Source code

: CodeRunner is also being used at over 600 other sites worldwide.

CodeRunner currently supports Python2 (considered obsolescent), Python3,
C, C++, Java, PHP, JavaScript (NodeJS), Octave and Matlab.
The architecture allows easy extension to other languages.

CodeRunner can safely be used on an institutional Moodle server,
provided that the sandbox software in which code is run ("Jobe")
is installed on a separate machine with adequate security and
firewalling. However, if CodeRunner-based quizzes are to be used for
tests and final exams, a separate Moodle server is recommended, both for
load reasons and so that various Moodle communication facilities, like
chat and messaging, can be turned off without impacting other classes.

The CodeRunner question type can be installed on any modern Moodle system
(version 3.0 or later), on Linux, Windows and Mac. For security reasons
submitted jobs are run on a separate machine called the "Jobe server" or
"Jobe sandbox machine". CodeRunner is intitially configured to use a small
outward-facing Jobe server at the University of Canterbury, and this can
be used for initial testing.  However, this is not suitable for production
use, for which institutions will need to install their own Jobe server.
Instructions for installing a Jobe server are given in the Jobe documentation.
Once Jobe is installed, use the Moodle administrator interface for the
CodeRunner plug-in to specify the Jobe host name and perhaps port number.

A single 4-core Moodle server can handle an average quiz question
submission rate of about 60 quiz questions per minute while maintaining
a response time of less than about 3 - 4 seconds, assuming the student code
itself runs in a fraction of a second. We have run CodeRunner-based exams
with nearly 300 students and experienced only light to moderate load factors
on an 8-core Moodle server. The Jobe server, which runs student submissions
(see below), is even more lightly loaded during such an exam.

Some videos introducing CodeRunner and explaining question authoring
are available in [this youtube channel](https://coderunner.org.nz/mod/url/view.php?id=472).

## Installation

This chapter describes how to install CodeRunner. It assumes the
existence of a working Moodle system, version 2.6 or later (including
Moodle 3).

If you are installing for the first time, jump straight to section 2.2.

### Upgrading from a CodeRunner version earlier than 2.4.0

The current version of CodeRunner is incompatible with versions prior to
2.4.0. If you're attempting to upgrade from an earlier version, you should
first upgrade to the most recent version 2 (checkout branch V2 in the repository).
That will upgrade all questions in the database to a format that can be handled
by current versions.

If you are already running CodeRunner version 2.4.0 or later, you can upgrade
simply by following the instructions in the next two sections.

PROBLEM STATEMENT - Each line above must be retyped exactly in the response.

RESULT -
Source code

: CodeRunner is also being used at over 600 other sites worldwide.

CodeRunner currently supports Python2 (considered obsolescent), Python3,
C, C++, Java, PHP, JavaScript (NodeJS), Octave and Matlab.
The architecture allows easy extension to other languages.

CodeRunner can safely be used on an institutional Moodle server,
provided that the sandbox software in which code is run ("Jobe")
is installed on a separate machine with adequate security and
firewalling. However, if CodeRunner-based quizzes are to be used for
tests and final exams, a separate Moodle server is recommended, both for
load reasons and so that various Moodle communication facilities, like
chat and messaging, can be turned off without impacting other classes.

The CodeRunner question type can be installed on any modern Moodle system
(version 3.0 or later), on Linux, Windows and Mac. For security reasons
submitted jobs are run on a separate machine called the "Jobe server" or
"Jobe sandbox machine". CodeRunner is intitially configured to use a small
outward-facing Jobe server at the University of Canterbury, and this can
be used for initial testing.  However, this is not suitable for production
use, for which institutions will need to install their own Jobe server.
Instructions for installing a Jobe server are given in the Jobe documentation.
Once Jobe is installed, use the Moodle administrator interface for the
CodeRunner plug-in to specify the Jobe host name and perhaps port number.

A single 4-core Moodle server can handle an average quiz question
submission rate of about 60 quiz questions per minute while maintaining
a response time of less than about 3 - 4 seconds, assuming the student code
itself runs in a fraction of a second. We have run CodeRunner-based exams
with nearly 300 students and experienced only light to moderate load factors
on an 8-core Moodle server. The Jobe server, which runs student submissions
(see below), is even more lightly loaded during such an exam.

Some videos introducing CodeRunner and explaining question authoring
are available in [this youtube channel](https://coderunner.org.nz/mod/url/view.php?id=472).

## Installation

This chapter describes how to install CodeRunner. It assumes the
existence of a working Moodle system, version 2.6 or later (including
Moodle 3).

If you are installing for the first time, jump straight to section 2.2.

### Upgrading from a CodeRunner version earlier than 2.4.0

The current version of CodeRunner is incompatible with versions prior to
2.4.0. If you're attempting to upgrade from an earlier version, you should
first upgrade to the most recent version 2 (checkout branch V2 in the repository).
That will upgrade all questions in the database to a format that can be handled
by current versions.

If you are already running CodeRunner version 2.4.0 or later, you can upgrade
simply by following the instructions in the next two sections.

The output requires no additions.